I can no longer ignore that risk. Our continuing failure to deal with the environmental declines that are undermining the world food economy—most important, falling water tables, eroding soils and rising temperatures—forces me to conclude that such a collapse is possible.
(May 2009)
Where Is the World Headed?
Immanuel Wallerstein, ZNet
As the world heads into the next decade, there are two arenas where we can anticipate great turbulence the geopolitical arena and the world economy, with the relative decline of US geopolitical power, now acknowledged by almost everyone and which even President Obama will be unable to reverse.
We’ve moved into a truly multipolar world where the power of relatively weaker states is suddenly much greater.
… This geopolitical disorder accompanies acute uncertainties about the world economy. There is first of all the issue of currencies. We have lived, since 1945 at least, in a dollar stabilized world. The decline of the US, in particular its decline as a dominant locus of world production, combined with the overstretch of its debt, has caused a serious decline of its exchange rate, one whose end point is unclear but probably still lower.
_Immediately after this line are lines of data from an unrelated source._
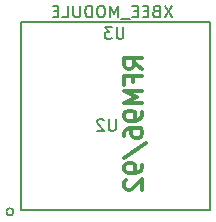
<source format=gbr>
G04 #@! TF.FileFunction,Legend,Bot*
%FSLAX46Y46*%
G04 Gerber Fmt 4.6, Leading zero omitted, Abs format (unit mm)*
G04 Created by KiCad (PCBNEW 4.0.4-stable) date 01/28/17 15:21:22*
%MOMM*%
%LPD*%
G01*
G04 APERTURE LIST*
%ADD10C,0.100000*%
%ADD11C,0.200000*%
%ADD12C,0.300000*%
%ADD13C,0.150000*%
G04 APERTURE END LIST*
D10*
D11*
X174645287Y-122320000D02*
G75*
G03X174645287Y-122320000I-305287J0D01*
G01*
D12*
X185538571Y-110181430D02*
X184824286Y-109681430D01*
X185538571Y-109324287D02*
X184038571Y-109324287D01*
X184038571Y-109895715D01*
X184110000Y-110038573D01*
X184181429Y-110110001D01*
X184324286Y-110181430D01*
X184538571Y-110181430D01*
X184681429Y-110110001D01*
X184752857Y-110038573D01*
X184824286Y-109895715D01*
X184824286Y-109324287D01*
X184752857Y-111324287D02*
X184752857Y-110824287D01*
X185538571Y-110824287D02*
X184038571Y-110824287D01*
X184038571Y-111538573D01*
X185538571Y-112110001D02*
X184038571Y-112110001D01*
X185110000Y-112610001D01*
X184038571Y-113110001D01*
X185538571Y-113110001D01*
X185538571Y-113895715D02*
X185538571Y-114181430D01*
X185467143Y-114324287D01*
X185395714Y-114395715D01*
X185181429Y-114538573D01*
X184895714Y-114610001D01*
X184324286Y-114610001D01*
X184181429Y-114538573D01*
X184110000Y-114467144D01*
X184038571Y-114324287D01*
X184038571Y-114038573D01*
X184110000Y-113895715D01*
X184181429Y-113824287D01*
X184324286Y-113752858D01*
X184681429Y-113752858D01*
X184824286Y-113824287D01*
X184895714Y-113895715D01*
X184967143Y-114038573D01*
X184967143Y-114324287D01*
X184895714Y-114467144D01*
X184824286Y-114538573D01*
X184681429Y-114610001D01*
X184038571Y-115895715D02*
X184038571Y-115610001D01*
X184110000Y-115467144D01*
X184181429Y-115395715D01*
X184395714Y-115252858D01*
X184681429Y-115181429D01*
X185252857Y-115181429D01*
X185395714Y-115252858D01*
X185467143Y-115324286D01*
X185538571Y-115467144D01*
X185538571Y-115752858D01*
X185467143Y-115895715D01*
X185395714Y-115967144D01*
X185252857Y-116038572D01*
X184895714Y-116038572D01*
X184752857Y-115967144D01*
X184681429Y-115895715D01*
X184610000Y-115752858D01*
X184610000Y-115467144D01*
X184681429Y-115324286D01*
X184752857Y-115252858D01*
X184895714Y-115181429D01*
X183967143Y-117752857D02*
X185895714Y-116467143D01*
X185538571Y-118324286D02*
X185538571Y-118610001D01*
X185467143Y-118752858D01*
X185395714Y-118824286D01*
X185181429Y-118967144D01*
X184895714Y-119038572D01*
X184324286Y-119038572D01*
X184181429Y-118967144D01*
X184110000Y-118895715D01*
X184038571Y-118752858D01*
X184038571Y-118467144D01*
X184110000Y-118324286D01*
X184181429Y-118252858D01*
X184324286Y-118181429D01*
X184681429Y-118181429D01*
X184824286Y-118252858D01*
X184895714Y-118324286D01*
X184967143Y-118467144D01*
X184967143Y-118752858D01*
X184895714Y-118895715D01*
X184824286Y-118967144D01*
X184681429Y-119038572D01*
X184181429Y-119610000D02*
X184110000Y-119681429D01*
X184038571Y-119824286D01*
X184038571Y-120181429D01*
X184110000Y-120324286D01*
X184181429Y-120395715D01*
X184324286Y-120467143D01*
X184467143Y-120467143D01*
X184681429Y-120395715D01*
X185538571Y-119538572D01*
X185538571Y-120467143D01*
D13*
X175300000Y-122200000D02*
X175300000Y-106200000D01*
X175300000Y-106200000D02*
X191300000Y-106200000D01*
X191300000Y-106200000D02*
X191300000Y-122200000D01*
X191300000Y-122200000D02*
X175300000Y-122200000D01*
X183941905Y-106682381D02*
X183941905Y-107491905D01*
X183894286Y-107587143D01*
X183846667Y-107634762D01*
X183751429Y-107682381D01*
X183560952Y-107682381D01*
X183465714Y-107634762D01*
X183418095Y-107587143D01*
X183370476Y-107491905D01*
X183370476Y-106682381D01*
X182989524Y-106682381D02*
X182370476Y-106682381D01*
X182703810Y-107063333D01*
X182560952Y-107063333D01*
X182465714Y-107110952D01*
X182418095Y-107158571D01*
X182370476Y-107253810D01*
X182370476Y-107491905D01*
X182418095Y-107587143D01*
X182465714Y-107634762D01*
X182560952Y-107682381D01*
X182846667Y-107682381D01*
X182941905Y-107634762D01*
X182989524Y-107587143D01*
X188095238Y-104852381D02*
X187428571Y-105852381D01*
X187428571Y-104852381D02*
X188095238Y-105852381D01*
X186714285Y-105328571D02*
X186571428Y-105376190D01*
X186523809Y-105423810D01*
X186476190Y-105519048D01*
X186476190Y-105661905D01*
X186523809Y-105757143D01*
X186571428Y-105804762D01*
X186666666Y-105852381D01*
X187047619Y-105852381D01*
X187047619Y-104852381D01*
X186714285Y-104852381D01*
X186619047Y-104900000D01*
X186571428Y-104947619D01*
X186523809Y-105042857D01*
X186523809Y-105138095D01*
X186571428Y-105233333D01*
X186619047Y-105280952D01*
X186714285Y-105328571D01*
X187047619Y-105328571D01*
X186047619Y-105328571D02*
X185714285Y-105328571D01*
X185571428Y-105852381D02*
X186047619Y-105852381D01*
X186047619Y-104852381D01*
X185571428Y-104852381D01*
X185142857Y-105328571D02*
X184809523Y-105328571D01*
X184666666Y-105852381D02*
X185142857Y-105852381D01*
X185142857Y-104852381D01*
X184666666Y-104852381D01*
X184476190Y-105947619D02*
X183714285Y-105947619D01*
X183476190Y-105852381D02*
X183476190Y-104852381D01*
X183142856Y-105566667D01*
X182809523Y-104852381D01*
X182809523Y-105852381D01*
X182142857Y-104852381D02*
X181952380Y-104852381D01*
X181857142Y-104900000D01*
X181761904Y-104995238D01*
X181714285Y-105185714D01*
X181714285Y-105519048D01*
X181761904Y-105709524D01*
X181857142Y-105804762D01*
X181952380Y-105852381D01*
X182142857Y-105852381D01*
X182238095Y-105804762D01*
X182333333Y-105709524D01*
X182380952Y-105519048D01*
X182380952Y-105185714D01*
X182333333Y-104995238D01*
X182238095Y-104900000D01*
X182142857Y-104852381D01*
X181285714Y-105852381D02*
X181285714Y-104852381D01*
X181047619Y-104852381D01*
X180904761Y-104900000D01*
X180809523Y-104995238D01*
X180761904Y-105090476D01*
X180714285Y-105280952D01*
X180714285Y-105423810D01*
X180761904Y-105614286D01*
X180809523Y-105709524D01*
X180904761Y-105804762D01*
X181047619Y-105852381D01*
X181285714Y-105852381D01*
X180285714Y-104852381D02*
X180285714Y-105661905D01*
X180238095Y-105757143D01*
X180190476Y-105804762D01*
X180095238Y-105852381D01*
X179904761Y-105852381D01*
X179809523Y-105804762D01*
X179761904Y-105757143D01*
X179714285Y-105661905D01*
X179714285Y-104852381D01*
X178761904Y-105852381D02*
X179238095Y-105852381D01*
X179238095Y-104852381D01*
X178428571Y-105328571D02*
X178095237Y-105328571D01*
X177952380Y-105852381D02*
X178428571Y-105852381D01*
X178428571Y-104852381D01*
X177952380Y-104852381D01*
X183291905Y-114462381D02*
X183291905Y-115271905D01*
X183244286Y-115367143D01*
X183196667Y-115414762D01*
X183101429Y-115462381D01*
X182910952Y-115462381D01*
X182815714Y-115414762D01*
X182768095Y-115367143D01*
X182720476Y-115271905D01*
X182720476Y-114462381D01*
X182291905Y-114557619D02*
X182244286Y-114510000D01*
X182149048Y-114462381D01*
X181910952Y-114462381D01*
X181815714Y-114510000D01*
X181768095Y-114557619D01*
X181720476Y-114652857D01*
X181720476Y-114748095D01*
X181768095Y-114890952D01*
X182339524Y-115462381D01*
X181720476Y-115462381D01*
M02*

</source>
This decline of the dollar poses a serious economic dilemma for other countries, particularly those which have placed their increasing wealth into dollar denominated bonds and stocks.
… Many large countries have seen large increases in both their productive output and their level of consumption. Take the so called BRIC countries Brazil, Russia, India, and China which harbor something like 60 percent of the world’s population. The increase in their output and consumption levels has led to an incredibly increased demand for energy, raw materials, food, and water. Something must give. We could have a major worldwide inflation, as the prices of all these commodities zoom upward, fueled by surging demand and speculation. We could then have massive protectionism, as governments seek to safeguard their own supplies by limiting any and all exports.
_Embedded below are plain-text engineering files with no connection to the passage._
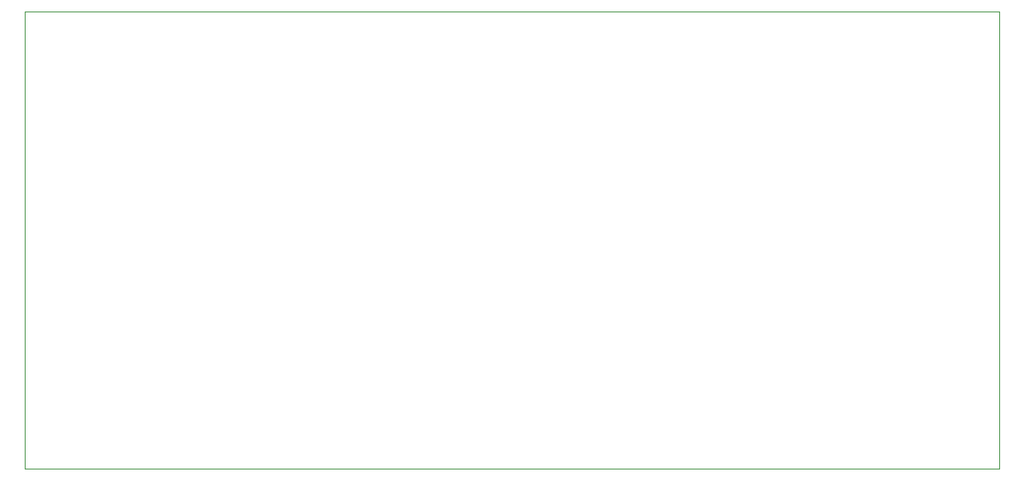
<source format=gm1>
%TF.GenerationSoftware,KiCad,Pcbnew,(6.0.1)*%
%TF.CreationDate,2022-10-03T06:33:07-04:00*%
%TF.ProjectId,MOD-VOL-POTS,4d4f442d-564f-44c2-9d50-4f54532e6b69,rev?*%
%TF.SameCoordinates,Original*%
%TF.FileFunction,Profile,NP*%
%FSLAX46Y46*%
G04 Gerber Fmt 4.6, Leading zero omitted, Abs format (unit mm)*
G04 Created by KiCad (PCBNEW (6.0.1)) date 2022-10-03 06:33:07*
%MOMM*%
%LPD*%
G01*
G04 APERTURE LIST*
%TA.AperFunction,Profile*%
%ADD10C,0.100000*%
%TD*%
G04 APERTURE END LIST*
D10*
X90000000Y-40000000D02*
X190000000Y-40000000D01*
X190000000Y-40000000D02*
X190000000Y-87000000D01*
X190000000Y-87000000D02*
X90000000Y-87000000D01*
X90000000Y-87000000D02*
X90000000Y-40000000D01*
M02*

</source>
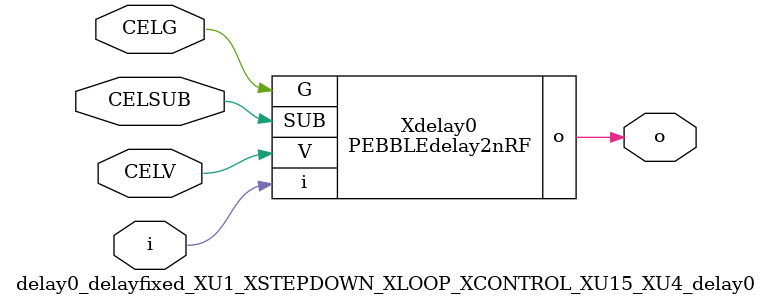
<source format=v>



module PEBBLEdelay2nRF ( o, V, G, i, SUB );

  input V;
  input i;
  input G;
  output o;
  input SUB;
endmodule

//Celera Confidential Do Not Copy delay0_delayfixed_XU1_XSTEPDOWN_XLOOP_XCONTROL_XU15_XU4_delay0
//TYPE: fixed 2ns
module delay0_delayfixed_XU1_XSTEPDOWN_XLOOP_XCONTROL_XU15_XU4_delay0 (i, CELV, o,
CELG,CELSUB);
input CELV;
input i;
output o;
input CELSUB;
input CELG;

//Celera Confidential Do Not Copy delayfast0
PEBBLEdelay2nRF Xdelay0(
.V (CELV),
.i (i),
.o (o),
.G (CELG),
.SUB (CELSUB)
);
//,diesize,PEBBLEdelay2nRF

//Celera Confidential Do Not Copy Module End
//Celera Schematic Generator
endmodule

</source>
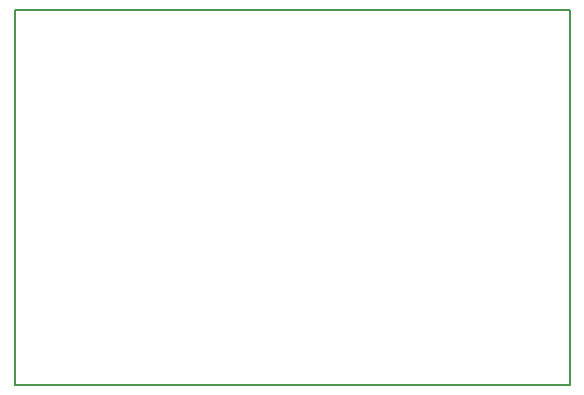
<source format=gbr>
G04 #@! TF.FileFunction,Profile,NP*
%FSLAX46Y46*%
G04 Gerber Fmt 4.6, Leading zero omitted, Abs format (unit mm)*
G04 Created by KiCad (PCBNEW 4.0.4+e1-6308~48~ubuntu14.04.1-stable) date Wed May 10 18:54:36 2017*
%MOMM*%
%LPD*%
G01*
G04 APERTURE LIST*
%ADD10C,0.100000*%
%ADD11C,0.150000*%
G04 APERTURE END LIST*
D10*
D11*
X77470000Y-91440000D02*
X124460000Y-91440000D01*
X124460000Y-59690000D02*
X77470000Y-59690000D01*
X77470000Y-91440000D02*
X77470000Y-59690000D01*
X124460000Y-59690000D02*
X124460000Y-91440000D01*
M02*

</source>
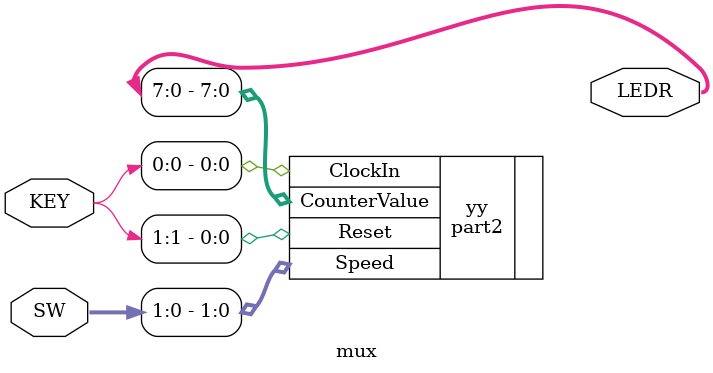
<source format=v>
`timescale 1ns / 1ns // `timescale time_unit/time_precision


//LEDR[0] output display

module mux(LEDR, KEY, SW);
	input [9:0] SW;
	input [1:0] KEY;
	output [9:0] LEDR;

	part2 yy(
	  .ClockIn(KEY[0]),
	  .Reset(KEY[1]),
	  .Speed(SW[1:0]),
	  .CounterValue(LEDR[7:0])
	  );
endmodule






</source>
But, as the world has now acknowledged a so-called credit crunch, the more likely scenario is acute deflation. Excessive inflation and nominal deflation are simply two variants of serious constraints on world production and serious misery for the large majority of the world population.
As we know from past experiences, this could create an erratic vicious circle. We could have massive food and water shortages felt here and there, resulting in high mortality rates and serious additional environmental catastrophes.
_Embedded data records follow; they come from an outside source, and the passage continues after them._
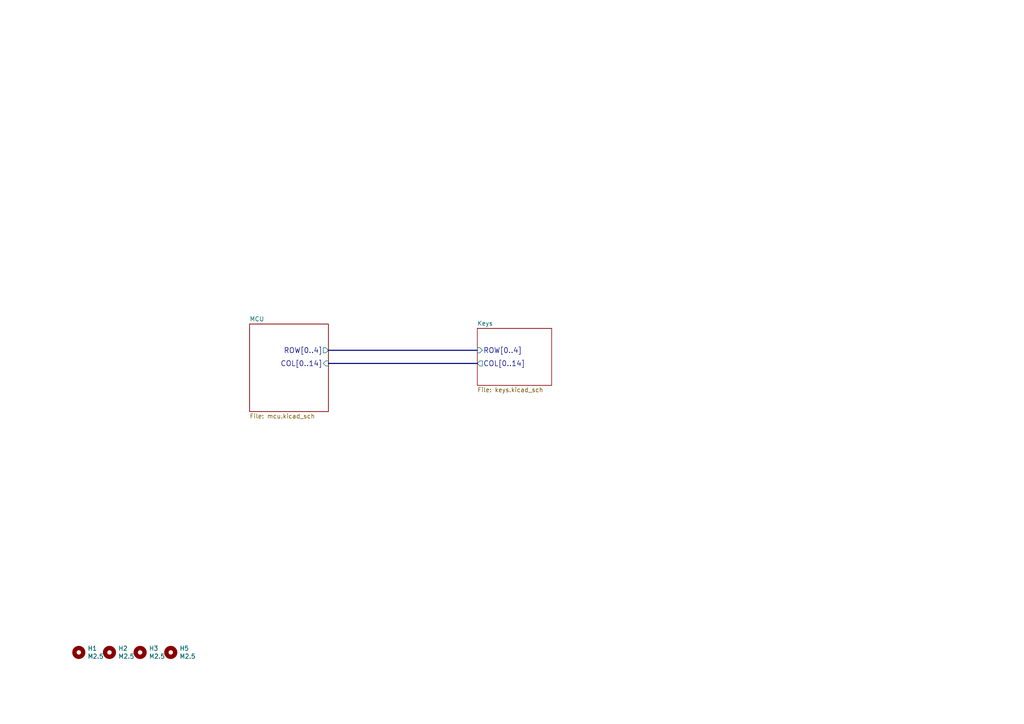
<source format=kicad_sch>
(kicad_sch
	(version 20231120)
	(generator "eeschema")
	(generator_version "8.0")
	(uuid "ee72c7fa-c77b-4829-be96-5db51728d240")
	(paper "A4")
	
	(bus
		(pts
			(xy 138.43 101.6) (xy 95.25 101.6)
		)
		(stroke
			(width 0)
			(type default)
		)
		(uuid "05967bb9-fa04-4079-af97-94195d2760d6")
	)
	(bus
		(pts
			(xy 95.25 105.41) (xy 138.43 105.41)
		)
		(stroke
			(width 0)
			(type default)
		)
		(uuid "9d45afc7-cc05-4048-bd00-30e4c3d9c258")
	)
	(symbol
		(lib_id "Mechanical:MountingHole")
		(at 22.86 189.23 0)
		(unit 1)
		(exclude_from_sim no)
		(in_bom yes)
		(on_board yes)
		(dnp no)
		(uuid "00000000-0000-0000-0000-00006044167d")
		(property "Reference" "H1"
			(at 25.4 188.0616 0)
			(effects
				(font
					(size 1.27 1.27)
				)
				(justify left)
			)
		)
		(property "Value" "M2.5"
			(at 25.4 190.373 0)
			(effects
				(font
					(size 1.27 1.27)
				)
				(justify left)
			)
		)
		(property "Footprint" "MountingHole:MountingHole_2.7mm_M2.5_Pad"
			(at 22.86 189.23 0)
			(effects
				(font
					(size 1.27 1.27)
				)
				(hide yes)
			)
		)
		(property "Datasheet" "~"
			(at 22.86 189.23 0)
			(effects
				(font
					(size 1.27 1.27)
				)
				(hide yes)
			)
		)
		(property "Description" ""
			(at 22.86 189.23 0)
			(effects
				(font
					(size 1.27 1.27)
				)
				(hide yes)
			)
		)
		(instances
			(project "corrupt"
				(path "/ee72c7fa-c77b-4829-be96-5db51728d240"
					(reference "H1")
					(unit 1)
				)
			)
		)
	)
	(symbol
		(lib_id "Mechanical:MountingHole")
		(at 31.75 189.23 0)
		(unit 1)
		(exclude_from_sim no)
		(in_bom yes)
		(on_board yes)
		(dnp no)
		(uuid "00000000-0000-0000-0000-000060441e7f")
		(property "Reference" "H2"
			(at 34.29 188.0616 0)
			(effects
				(font
					(size 1.27 1.27)
				)
				(justify left)
			)
		)
		(property "Value" "M2.5"
			(at 34.29 190.373 0)
			(effects
				(font
					(size 1.27 1.27)
				)
				(justify left)
			)
		)
		(property "Footprint" "MountingHole:MountingHole_2.7mm_M2.5_Pad"
			(at 31.75 189.23 0)
			(effects
				(font
					(size 1.27 1.27)
				)
				(hide yes)
			)
		)
		(property "Datasheet" "~"
			(at 31.75 189.23 0)
			(effects
				(font
					(size 1.27 1.27)
				)
				(hide yes)
			)
		)
		(property "Description" ""
			(at 31.75 189.23 0)
			(effects
				(font
					(size 1.27 1.27)
				)
				(hide yes)
			)
		)
		(instances
			(project "corrupt"
				(path "/ee72c7fa-c77b-4829-be96-5db51728d240"
					(reference "H2")
					(unit 1)
				)
			)
		)
	)
	(symbol
		(lib_id "Mechanical:MountingHole")
		(at 40.64 189.23 0)
		(unit 1)
		(exclude_from_sim no)
		(in_bom yes)
		(on_board yes)
		(dnp no)
		(uuid "00000000-0000-0000-0000-000060442026")
		(property "Reference" "H3"
			(at 43.18 188.0616 0)
			(effects
				(font
					(size 1.27 1.27)
				)
				(justify left)
			)
		)
		(property "Value" "M2.5"
			(at 43.18 190.373 0)
			(effects
				(font
					(size 1.27 1.27)
				)
				(justify left)
			)
		)
		(property "Footprint" "MountingHole:MountingHole_2.7mm_M2.5_Pad"
			(at 40.64 189.23 0)
			(effects
				(font
					(size 1.27 1.27)
				)
				(hide yes)
			)
		)
		(property "Datasheet" "~"
			(at 40.64 189.23 0)
			(effects
				(font
					(size 1.27 1.27)
				)
				(hide yes)
			)
		)
		(property "Description" ""
			(at 40.64 189.23 0)
			(effects
				(font
					(size 1.27 1.27)
				)
				(hide yes)
			)
		)
		(instances
			(project "corrupt"
				(path "/ee72c7fa-c77b-4829-be96-5db51728d240"
					(reference "H3")
					(unit 1)
				)
			)
		)
	)
	(symbol
		(lib_id "Mechanical:MountingHole")
		(at 49.53 189.23 0)
		(unit 1)
		(exclude_from_sim no)
		(in_bom yes)
		(on_board yes)
		(dnp no)
		(uuid "00000000-0000-0000-0000-000060442794")
		(property "Reference" "H5"
			(at 52.07 188.0616 0)
			(effects
				(font
					(size 1.27 1.27)
				)
				(justify left)
			)
		)
		(property "Value" "M2.5"
			(at 52.07 190.373 0)
			(effects
				(font
					(size 1.27 1.27)
				)
				(justify left)
			)
		)
		(property "Footprint" "MountingHole:MountingHole_2.7mm_M2.5_Pad"
			(at 49.53 189.23 0)
			(effects
				(font
					(size 1.27 1.27)
				)
				(hide yes)
			)
		)
		(property "Datasheet" "~"
			(at 49.53 189.23 0)
			(effects
				(font
					(size 1.27 1.27)
				)
				(hide yes)
			)
		)
		(property "Description" ""
			(at 49.53 189.23 0)
			(effects
				(font
					(size 1.27 1.27)
				)
				(hide yes)
			)
		)
		(instances
			(project "corrupt"
				(path "/ee72c7fa-c77b-4829-be96-5db51728d240"
					(reference "H5")
					(unit 1)
				)
			)
		)
	)
	(sheet
		(at 72.39 93.98)
		(size 22.86 25.4)
		(fields_autoplaced yes)
		(stroke
			(width 0)
			(type solid)
		)
		(fill
			(color 0 0 0 0.0000)
		)
		(uuid "00000000-0000-0000-0000-0000600dbddb")
		(property "Sheetname" "MCU"
			(at 72.39 93.2684 0)
			(effects
				(font
					(size 1.27 1.27)
				)
				(justify left bottom)
			)
		)
		(property "Sheetfile" "mcu.kicad_sch"
			(at 72.39 119.9646 0)
			(effects
				(font
					(size 1.27 1.27)
				)
				(justify left top)
			)
		)
		(pin "COL[0..14]" input
			(at 95.25 105.41 0)
			(effects
				(font
					(size 1.4986 1.4986)
				)
				(justify right)
			)
			(uuid "76921387-c177-42c6-a315-6c14b4d2ce01")
		)
		(pin "ROW[0..4]" output
			(at 95.25 101.6 0)
			(effects
				(font
					(size 1.4986 1.4986)
				)
				(justify right)
			)
			(uuid "5401700c-6bf9-4f01-bcf3-6c7ab5956c0b")
		)
		(instances
			(project "corrupt"
				(path "/ee72c7fa-c77b-4829-be96-5db51728d240"
					(page "2")
				)
			)
		)
	)
	(sheet
		(at 138.43 95.25)
		(size 21.59 16.51)
		(fields_autoplaced yes)
		(stroke
			(width 0)
			(type solid)
		)
		(fill
			(color 0 0 0 0.0000)
		)
		(uuid "00000000-0000-0000-0000-0000601e1ef3")
		(property "Sheetname" "Keys"
			(at 138.43 94.5384 0)
			(effects
				(font
					(size 1.27 1.27)
				)
				(justify left bottom)
			)
		)
		(property "Sheetfile" "keys.kicad_sch"
			(at 138.43 112.3446 0)
			(effects
				(font
					(size 1.27 1.27)
				)
				(justify left top)
			)
		)
		(pin "ROW[0..4]" input
			(at 138.43 101.6 180)
			(effects
				(font
					(size 1.4986 1.4986)
				)
				(justify left)
			)
			(uuid "0ce7e58e-8425-4e39-adc8-af8f83f0cc87")
		)
		(pin "COL[0..14]" output
			(at 138.43 105.41 180)
			(effects
				(font
					(size 1.4986 1.4986)
				)
				(justify left)
			)
			(uuid "a8e02ac6-1650-4fe3-8add-643fce7a6130")
		)
		(instances
			(project "corrupt"
				(path "/ee72c7fa-c77b-4829-be96-5db51728d240"
					(page "3")
				)
			)
		)
	)
	(sheet_instances
		(path "/"
			(page "1")
		)
	)
)
</source>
Governments assaulted by reduced real revenues, under pressure not to increase taxes to compensate, might cut back in the three key domains of education, health, and old age pensions. But these are the domains that, as part of the democratization of the world over the past two centuries, have been the key demands in which publics make demands of governments. Governments unable to address the maintenance of these three forms of social redistribution would face a major loss of legitimacy, with uncertain consequences in terms of civil uprisings.
Now this entire short run negative picture is exactly what one means when one says that the system has moved far from equilibrium entering into a state of chaos. Chaos, to be sure, never goes on forever. Chaotic situations eventually breed their own resolution in what Prigogine and Stengers called “order out of chaos” in the English title of their classic work. As the authors emphasized, in the midst of a bifurcation, there is creativity, there is choice, but we cannot be sure what choices will be made.